Sahel : la France et ses alliés en sommet face aux violences qui persistent
La France et ses alliés sahéliens doivent faire le point mardi sur leur action contre le jihadisme dans une région où les violences persistent malgré un engagement militaire renforcé et où la récente crise politique au Mali complique encore la donne.
Les chefs d’Etat des six pays (Burkina Faso, Mali, Mauritanie, Niger, Tchad, France) doivent se livrer à Nouakchott à un point d‘étape après le sommet qui les avait réunis en janvier à Pau (France).
Le sommet de Pau avait été organisé sous la pression d’une série de revers des armées sahéliennes face aux jihadistes, de la mort de 13 soldats français en opération et de remises en question de l’intervention française au Sahel.
Après Pau, il fallait infléchir la courbe des violences et reprendre le contrôle du terrain. Rendez-vous avait été pris six mois plus tard en Mauritanie pour un nouvel état des lieux.
L’irruption du Covid-19 a compliqué l’organisation de ce nouveau sommet au point que, quelques jours avant, l’incertitude subsistait sur sa tenue en présence des dirigeants ou par visioconférence. La Mauritanie connaît une progression significative de la maladie et ses frontières aériennes sont fermées.
Le président français Emmanuel Macron fera bien l’aller-retour, a dit l’Elysée. Il s’entretiendra à huis clos avec ses homologues sahéliens. Puis, la réunion sera élargie à d’autres partenaires comme le président du Conseil européen Charles Michel et les chefs de gouvernement allemand, italien et espagnol, selon la présidence française.
La situation reste très tendue au Sahel où, depuis ses débuts en 2012, le conflit d’abord circonscrit dans le nord du Mali, s’est étendu au centre du pays et aux Niger et Burkina Faso voisins, faisant des milliers de morts. Quasiment pas un jour ne passe sans une attaque et aucune sortie de crise n’est en vue.
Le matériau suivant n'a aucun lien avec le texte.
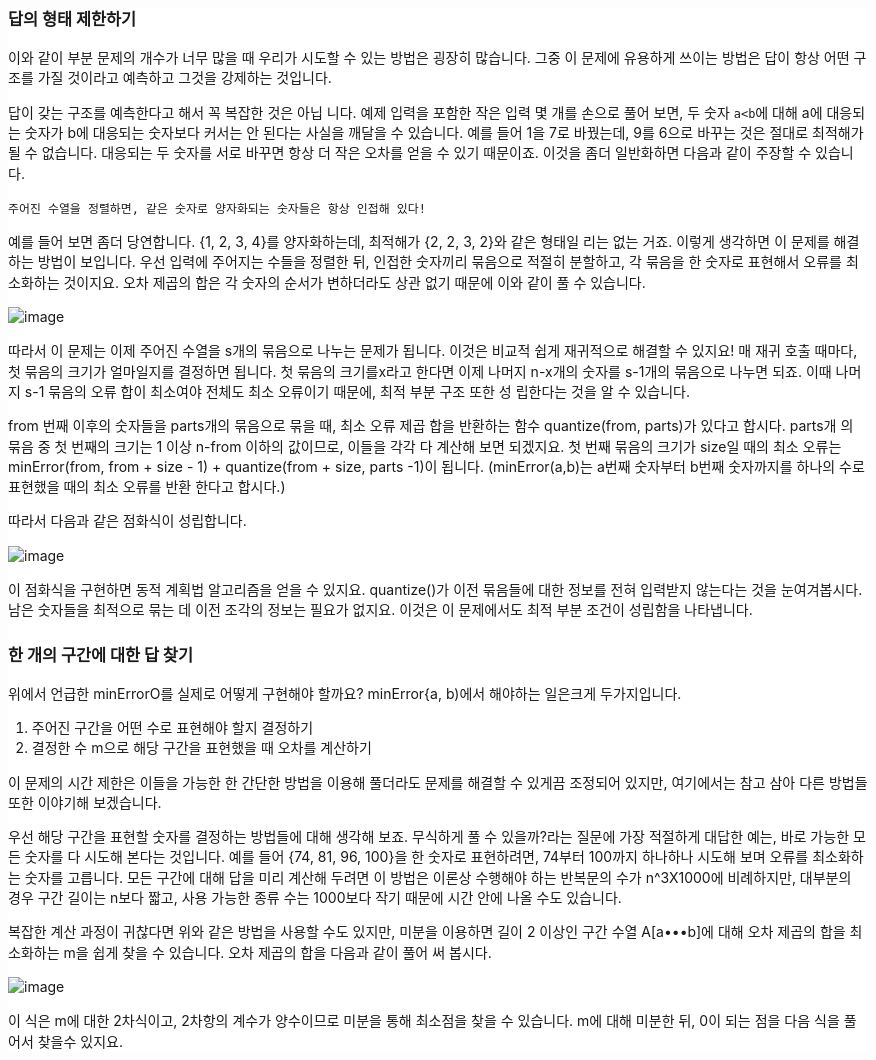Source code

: ### 답의 형태 제한하기

이와 같이 부분 문제의 개수가 너무 많을 때 우리가 시도할 수 있는 방법은 굉장히 많습니다. 그중 이 문제에 유용하게 쓰이는 방법은 답이 항상 어떤 구조를 가질 것이라고 예측하고 그것을 강제하는 것입니다.

답이 갖는 구조를 예측한다고 해서 꼭 복잡한 것은 아닙 니다. 예제 입력을 포함한 작은 입력 몇 개를 손으로 풀어 보면, 두 숫자 `a<b`에 대해 a에 대응되는 숫자가 b에 대응되는 숫자보다 커서는 안 된다는 사실을 깨달을 수 있습니다.
예를 들어 1을 7로 바꿨는데, 9를 6으로 바꾸는 것은 절대로 최적해가 될 수 없습니다. 대응되는 두 숫자를 서로 바꾸면 항상 더 작은 오차를 얻을 수 있기 때문이죠. 이것을 좀더 일반화하면 다음과 같이 주장할 수 있습니다.

    주어진 수열을 정렬하면, 같은 숫자로 양자화되는 숫자들은 항상 인접해 있다!

예를 들어 보면 좀더 당연합니다. {1, 2, 3, 4}를 양자화하는데, 최적해가 {2, 2, 3, 2}와 같은 형태일 리는 없는 거죠. 이렇게 생각하면 이 문제를 해결하는 방법이 보입니다. 우선 입력에 주어지는 수들을 정렬한 뒤, 인접한 숫자끼리 묶음으로 적절히 분할하고, 각 묶음을 한 숫자로 표현해서 오류를 최소화하는 것이지요. 오차 제곱의 합은 각 숫자의 순서가 변하더라도 상관 없기 때문에 이와 같이 풀 수 있습니다.

![image](https://img1.daumcdn.net/thumb/R1280x0/?scode=mtistory2&fname=https%3A%2F%2Fblog.kakaocdn.net%2Fdn%2FdVZJiH%2FbtscYp86dZT%2FnHx1ab5cFugec2rIWq3uiK%2Fimg.png)

따라서 이 문제는 이제 주어진 수열을 s개의 묶음으로 나누는 문제가 됩니다. 이것은 비교적 쉽게 재귀적으로 해결할 수 있지요! 매 재귀 호출 때마다, 첫 묶음의 크기가 얼마일지를 결정하면 됩니다. 첫 묶음의 크기를x라고 한다면 이제 나머지 n-x개의 숫자를 s-1개의 묶음으로 나누면 되죠. 이때 나머지 s-1 묶음의 오류 합이 최소여야 전체도 최소 오류이기 때문에, 최적 부분 구조 또한 성
립한다는 것을 알 수 있습니다.

from 번째 이후의 숫자들을 parts개의 묶음으로 묶을 때, 최소 오류 제곱 합을 반환하는 함수 quantize(from, parts)가 있다고 합시다. parts개 의 묶음 중 첫 번째의 크기는 1 이상 n-from 이하의 값이므로, 이들을 각각 다 계산해 보면 되겠지요. 첫 번째 묶음의 크기가 size일 때의 최소 오류는 minError(from, from + size - 1) + quantize(from + size, parts -1)이 됩니다. (minError(a,b)는 a번째 숫자부터 b번째 숫자까지를 하나의 수로 표현했을 때의 최소 오류를 반환
한다고 합시다.)

 따라서 다음과 같은 점화식이 성립합니다.

![image](https://img1.daumcdn.net/thumb/R1280x0/?scode=mtistory2&fname=https%3A%2F%2Fblog.kakaocdn.net%2Fdn%2FcqAgar%2Fbtsc0ZnHCS7%2FhzRrzVBK25GLPDfaVJrYU0%2Fimg.png)

이 점화식을 구현하면 동적 계획법 알고리즘을 얻을 수 있지요. quantize()가 이전 묶음들에 대한 정보를 전혀 입력받지 않는다는 것을 눈여겨봅시다. 남은 숫자들을 최적으로 묶는 데 이전 조각의 정보는 필요가 없지요. 이것은 이 문제에서도 최적 부분 조건이 성립함을 나타냅니다.

### 한 개의 구간에 대한 답 찾기

위에서 언급한 minErrorO를 실제로 어떻게 구현해야 할까요? minError{a, b)에서 해야하는 일은크게 두가지입니다.

1. 주어진 구간을 어떤 수로 표현해야 할지 결정하기
2. 결정한 수 m으로 해당 구간을 표현했을 때 오차를 계산하기

이 문제의 시간 제한은 이들을 가능한 한 간단한 방법을 이용해 풀더라도 문제를 해결할 수 있게끔 조정되어 있지만, 여기에서는 참고 삼아 다른 방법들 또한 이야기해 보겠습니다.

우선 해당 구간을 표현할 숫자를 결정하는 방법들에 대해 생각해 보죠. 무식하게 풀 수 있을까?라는 질문에 가장 적절하게 대답한 예는, 바로 가능한 모든 숫자를 다 시도해 본다는 것입니다. 예를 들어 {74, 81, 96, 100}을 한 숫자로 표현하려면, 74부터 100까지 하나하나 시도해 보며 오류를 최소화하는 숫자를 고릅니다. 모든 구간에 대해 답을 미리 계산해 두려면 이 방법은 이론상 수행해야 하는 반복문의 수가 n^3X1000에 비례하지만, 대부분의 경우 구간 길이는 n보다 짧고, 사용 가능한 종류 수는 1000보다 작기 때문에 시간 안에 나올 수도 있습니다.

복잡한 계산 과정이 귀찮다면 위와 같은 방법을 사용할 수도 있지만, 미분을 이용하면 길이 2 이상인 구간 수열 A[a•••b]에 대해 오차 제곱의 합을 최소화하는 m을 쉽게 찾을 수 있습니다. 오차 제곱의 합을 다음과 같이 풀어 써 봅시다.

![image](https://img1.daumcdn.net/thumb/R1280x0/?scode=mtistory2&fname=https%3A%2F%2Fblog.kakaocdn.net%2Fdn%2FNxgj0%2Fbtsc2o1yrAE%2FodhJoR922MfqDClGe99csk%2Fimg.png)

이 식은 m에 대한 2차식이고, 2차항의 계수가 양수이므로 미분을 통해 최소점을 찾을 수 있습니다. m에 대해 미분한 뒤, 0이 되는 점을 다음 식을 풀어서 찾을수 있지요.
Comme convenu à Pau, la force antijihadiste française Barkhane et ses alliés ont donné un coup d’accélérateur dans la zone dite des trois frontières entre Mali, Niger et Burkina Faso, où l’organisation Etat islamique concentrait ses actions.
La France vient d’enregistrer un succès significatif en annonçant avoir tué le leader d’Al-Qaïda au Maghreb islamique Abdelmalek Droukdal avec le soutien américain. Elle revendique la neutralisation, avec ses alliés, de centaines de jihadistes.
Cependant, les appréciations sur la situation divergent. Le secrétaire général de l’ONU Antonio Guterres évoquait récemment des “progrès importants” au cours de l’année écoulée quand les Etats-Unis pointaient du doigt devant le Conseil de sécurité une absence de progrès politiques “significatifs”, qui perpétue selon eux “l’aggravation de la situation sécuritaire”.
“Désarroi” militaire
Ibrahim Maïga, chercheur à l’Institut d‘études de sécurité (ISS) à Bamako, note ainsi que dans le centre du Mali, important foyer de violences, les “affrontements locaux” n’ont jamais cessé mais sont “largement passés inaperçus ces derniers mois”.
La zone a été le théâtre en 2020 d’un développement “à suivre de près”, selon un expert en sécurité basé dans le secteur: les groupes affiliés à l’Etat islamique et Al-Qaïda se sont combattus pour la première fois à plusieurs reprises, mettant fin à l’exception sahélienne de non-agression.
Mais par ailleurs l’accord de paix signé en 2015 par certains belligérants maliens (pas les jihadistes) et jugé essentiel pour stabiliser le Mali n’avance guère et “n’obtient pas assez d’attention”, déplore un diplomate européen à Bamako.
L’arrivée d’un nouveau contingent tchadien dans la zone des trois frontières, promise après Pau, se fait toujours attendre.
Les chefs d’Etat se concerteront aussi à un moment où l’un d’entre eux, le Malien Ibrahim Boubacar Keïta, est confronté à une contestation intérieure dont l’issue pour l’instant imprévisible inquiète les voisins ouest-africains et les alliés du Mali.
Autre ombre au tableau : les accusations d’exactions contre les armées nationales, qui se multiplient. Les ONG accusent les militaires d’avoir tué plusieurs centaines de civils depuis janvier.
“La recrudescence de ces actes montre le désarroi des forces de sécurité” face aux attaques qui les visent, dit le chercheur burkinabé Mahamadou Savadogo.
Une source gouvernementale française rappelle sous le couvert de l’anonymat l’un des enjeux de la crise sahélienne en s’inquiétant d’une “possible pression” jihadiste vers le sud. Mi-juin, la Côte d’Ivoire a subi une attaque pour la première fois depuis 2016.